Heather dressed as Sue for Halloween 2018

6. What do you do during your free time when you are not at the bandshell?

Sue: In my free time I try and go to more shows, of course, and explore the city. There is still so much I haven’t done in this city and it is seemingly never-ending. I also try and support the local latinx community by attending events and programs, and keep up with friends and family. I have two dogs who are great at relaxing with me on my days off. This summer, my goal will be to spend more time at the beaches.

Heather: There are endless activates in NYC whether I am taking salsa dance classes (my newest endeavor) learning a new language, volunteering as a mentor, taking Pilates classes, meeting new people from around the world, or going to the Joyce Theater to see as much dance as possible! The opportunities are limitless here.

7. What are some performances that stand out from the past, and what shows are you looking forward to this year?

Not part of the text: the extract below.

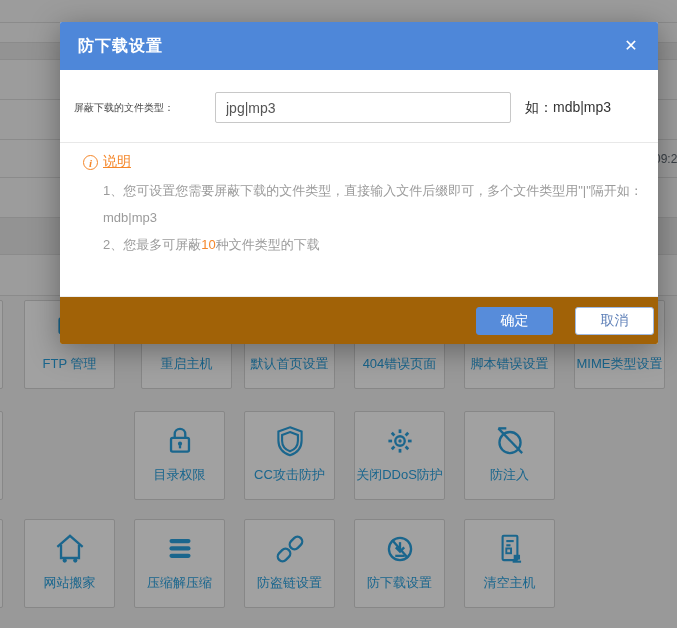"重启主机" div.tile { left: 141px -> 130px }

Sue: Some shows that stood out for me were definitely Mashrou Leila, Robert Glasper’s project, the Breeders, Antibalas, and Godspeed You! Black Emperor. I am really looking forward to Broken Social Scene, Celso Pina, and Nosaj Thing, Kimbra, Leikeli47, and Oddisee this summer. Also, I’m excited to see more artists that I’m not as familiar with. I’m always blown away by Brooklyn locals!

Heather: Shows that have stuck with me from the past include Dorrance Dance in collaboration with Toshi Reagon, Antibalas (everyone in the venue was dancing!), Gary Clark Jr., Amadou & Mariam, and Béla Fleck & the Flecktones. I choreographed a dance piece in college to Béla Fleck music, so it was amazing seeing them live. This season I’m looking forward to Tank and The Bangas, Celso Piña and Compagnie Hervé Koubi.

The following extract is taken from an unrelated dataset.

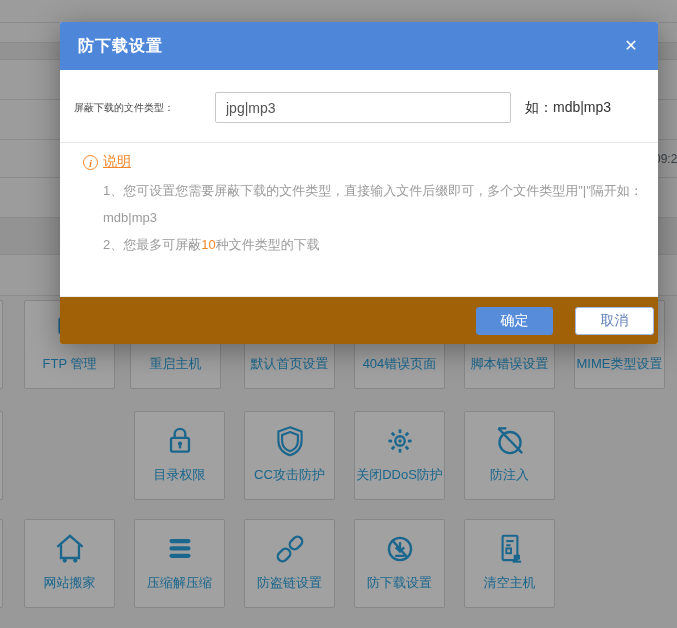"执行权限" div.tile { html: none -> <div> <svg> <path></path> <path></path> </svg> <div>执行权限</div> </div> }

8. If you could make your own line-up for Celebrate Brooklyn, what artists would you choose?

Sue: Wow, this is a tough question. I’m so stuck in the 80s and 90s music-wise and my favs are no longer touring. But, I would love to see some record label showcases from Brainfeeder, Stones Throw, and Fania. Helado Negro, Frank Ocean, Built to Spill, Miguel, Julieta Venegas. Mogwai, Massive Attack, Bjork, Fiona Apple, Morrissey, Men I Trust, Princess Nokia, The Black Angels, Run the Jewels, This Will Destroy You, Isaiah Rashad, The Brian Jonestown Massacre, Lee Fields & the Expressions. A Mars Volta reunion. Bauhaus is touring again. I could think about this forever.

Heather: I’m giving you a full dance line-up here! Netherlands Dance Theatre (legends!), Australian Dance Theatre, Dorrance Dance and A.I.M. I would also enjoy seeing works by choreographers Trey McIntyre, Jessica Lang, and Wayne McGregor. Lastly, throwing in a 180-degree shift here, the Puerto Rican band Calle 13, because I have been listening to their music recently!

9. What does your day-to-day look like as a development manager and how does that role play out during the summer at the Bandshell?

Sue: As a Development Manager, my job is to fundraise and build support for BRIC and for the BRIC Celebrate Brooklyn! Festival. My day-to-day consists of a split of writing grants to foundations, government agencies and corporations and managing our membership programs. During the Festival, I get to interact everyday with our Friends members and foundation folks. This Festival takes a village, as they say, and our members are a HUGE part of that. It’s great to be able to get to know them and thank them in person for what they have helped make a reality for audiences across Brooklyn.

Heather: My main focus as a Development Associate is to be the point of contact for all members and their needs. The stewardship and customer service component is one of my priorities whether it is via phone, e-mail or in person. We have a lot of members for the festival, over 1,000, but I try and learn as many names as possible while providing them with positive interactions and experiences. We all know how rude customer service people can be, so I try and provide the opposite! Our members help keep our shows free and accessible for the community, so we truly couldn’t do it without their support.